Strip the demo lighting and you get a robot that has to know where its own body is before it can move it. US11731277B2, granted to Boston Dynamics in August 2023, addresses exactly that with "Generalized coordinate surrogates for integrated estimation and control."

The B25J filing tells a different story than the keynote. Classified under B25J 9/1682, B62D 57/032 (legged locomotion) and B25J 13/089 (force/position sensing), the patent unifies two things usually built separately: estimation (figuring out the true state of the robot's body from noisy sensors) and control (deciding what the actuators should do). The 'surrogate' coordinates are a representation that lets both share the same math.

Here is why integrating them is the hard, valuable move. A legged robot's controller is only as good as its belief about where its limbs and center of mass actually are. If estimation and control are designed in isolation, errors in one corrupt the other, and the robot oscillates or falls. Coupling them — control that is aware of estimation uncertainty — is what makes balance robust on real ground.

This is a more sophisticated version of the slip-recovery and sensor-noise work Boston Dynamics patented years earlier. Where those addressed specific failures, this addresses the underlying framework: how a legged machine maintains a coherent, controllable model of its own dynamic body in real time.

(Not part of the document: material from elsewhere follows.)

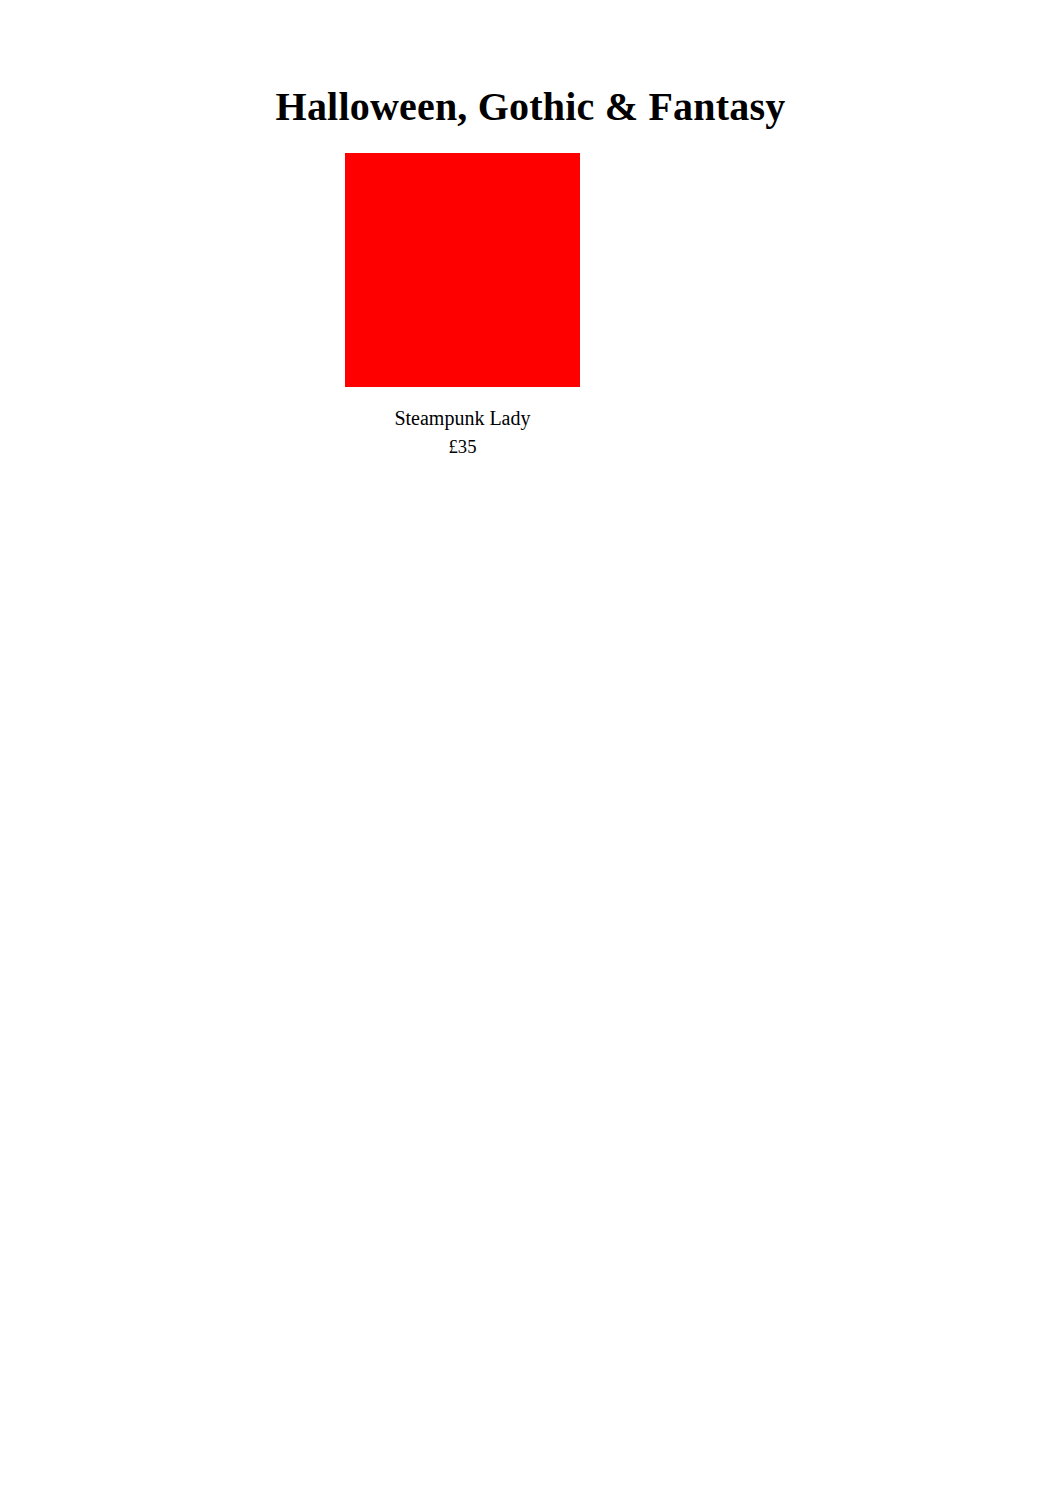Halloween, Gothic & Fantasy
Steampunk Lady £35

The honest limit is that none of this is about what the robot does — picking, carrying, dancing. It is about staying upright while doing anything at all. That ordering, foundation before application, is the correct one, and it is the part humanoid startups most often skip on their way to a manipulation demo.

For anyone auditing the humanoid race, this patent marks the depth of the incumbent's lead. The flashy newcomers show hands; the company that has been at this longest is patenting the integrated estimation-and-control core that decides whether any of those hands ever do useful work without falling over.